Research Staff Member, AI Hardware, IBM Thomas J. Watson Research Center
Ph.D.   2017-2020, Computer Science, Georgia Institute of Technology
M.S.     2014-2017, Computer Science, Rice University
B.Tech. 2008-2012, Computer Science and Engineering, IIT Hyderabad
email: prasanth at ibm dot com
I’m currently a research staff member in the AI Hardware group
at IBM T.J. Watson Research Center focusing
on compilers and micro-architecture of next generation AI hardware technologies.
I recently finished my Ph.D. under the supervision of Vivek Sarkar and Jun Shirako in the Habanero Extreme Scale Software Research Laboratory at Georgia Tech in Atlanta, GA. My research focuses on advancing compiler optimizations for high-performance applications on general-purpose and domain-specific parallel architectures. In the last two years, I have focused on advancing compilers for mapping Deep Learning (DNN) operators onto flexible spatial accelerators, specialized SIMD units (e.g., Xilinx Versal AI Engine), and thread-migratory architecture (e.g., EMU). In the past, I focused on enhancing traditional compilation techniques for both sequential and explicitly parallel programs for performance optimizations and debugging on modern general-purpose architectures (e.g., Multi-core CPUs, SIMD units, and GPUs).
Nov 2020 -- current: Research Staff Member at IBM Research
Summer 2019: Machine Learning & Compiler Research Intern in Kees Visser's group at Xilinx Research labs for Xilinx Versal architecture
Summer 2018: Multi-Core Heterogeneous Compiler Intern in Vinod Kathail's group on compilers for Xilinx Versal architecture .

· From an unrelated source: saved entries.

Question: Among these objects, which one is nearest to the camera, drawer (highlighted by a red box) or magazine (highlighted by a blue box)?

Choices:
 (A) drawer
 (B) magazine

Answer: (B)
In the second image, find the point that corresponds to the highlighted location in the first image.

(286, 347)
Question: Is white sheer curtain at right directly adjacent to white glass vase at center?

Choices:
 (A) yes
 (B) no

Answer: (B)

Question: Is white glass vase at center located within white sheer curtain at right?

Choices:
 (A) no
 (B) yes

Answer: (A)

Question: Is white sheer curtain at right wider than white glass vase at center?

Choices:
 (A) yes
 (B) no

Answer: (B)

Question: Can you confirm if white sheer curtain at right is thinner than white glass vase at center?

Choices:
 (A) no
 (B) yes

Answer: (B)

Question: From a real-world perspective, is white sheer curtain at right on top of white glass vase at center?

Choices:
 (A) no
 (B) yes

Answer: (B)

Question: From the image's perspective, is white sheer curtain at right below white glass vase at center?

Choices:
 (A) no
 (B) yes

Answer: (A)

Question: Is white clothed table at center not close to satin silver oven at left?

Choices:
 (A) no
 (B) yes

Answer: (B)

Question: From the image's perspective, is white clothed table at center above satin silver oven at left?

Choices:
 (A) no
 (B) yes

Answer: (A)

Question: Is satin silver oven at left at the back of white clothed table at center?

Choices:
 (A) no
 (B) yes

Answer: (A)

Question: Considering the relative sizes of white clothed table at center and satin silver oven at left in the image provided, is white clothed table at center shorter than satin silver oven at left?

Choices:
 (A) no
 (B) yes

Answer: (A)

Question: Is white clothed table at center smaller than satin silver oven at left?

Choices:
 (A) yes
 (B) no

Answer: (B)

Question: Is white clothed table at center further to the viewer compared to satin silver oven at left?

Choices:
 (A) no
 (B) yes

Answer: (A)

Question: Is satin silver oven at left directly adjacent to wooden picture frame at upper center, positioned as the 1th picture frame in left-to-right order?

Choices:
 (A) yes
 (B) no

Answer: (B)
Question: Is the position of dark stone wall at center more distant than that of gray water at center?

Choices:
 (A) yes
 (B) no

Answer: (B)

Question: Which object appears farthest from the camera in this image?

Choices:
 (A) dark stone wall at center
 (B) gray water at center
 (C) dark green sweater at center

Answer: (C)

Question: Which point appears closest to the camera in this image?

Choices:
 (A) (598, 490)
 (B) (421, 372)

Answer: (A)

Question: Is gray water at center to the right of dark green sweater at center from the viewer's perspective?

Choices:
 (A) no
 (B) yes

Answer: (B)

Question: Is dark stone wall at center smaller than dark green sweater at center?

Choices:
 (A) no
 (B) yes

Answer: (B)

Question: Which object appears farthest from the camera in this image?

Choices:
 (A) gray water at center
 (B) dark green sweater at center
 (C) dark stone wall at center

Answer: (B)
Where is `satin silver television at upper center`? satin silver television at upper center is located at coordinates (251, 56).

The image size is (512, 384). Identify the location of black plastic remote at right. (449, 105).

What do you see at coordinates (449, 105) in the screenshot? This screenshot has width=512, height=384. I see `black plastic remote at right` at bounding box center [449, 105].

May 2012 - Aug 2014: Software engineer at Microsoft, Hyderabad.
This line of work focuses on developing cost models and compiler technologies for optimizing rapidly emerging DNN operators (building blocks of deep learning models, e.g., CONV2D, GEMM) on to flexible spatial architectures and specialized SIMD units (e.g., Xilinx Versal AI Engine).
This project focuses on advancing compiler optimizations for graph analytics and sparse linear algebra on a thread migratory architecture (EMU) introduced for weak-locality applications.
This project focuses on systematic integration of multiple storage transformations (e.g., renaming techniques) with loop transformations in a single framework to coordinate their benefits for optimizing programs for higher performance.
This project is motivated by the observation that software with explicit parallelism is on the rise. Our work focuses on extending compiler analysis techniques to debug and optimize explicitly- parallel programs (loop-level, task-level, and SPMD-style).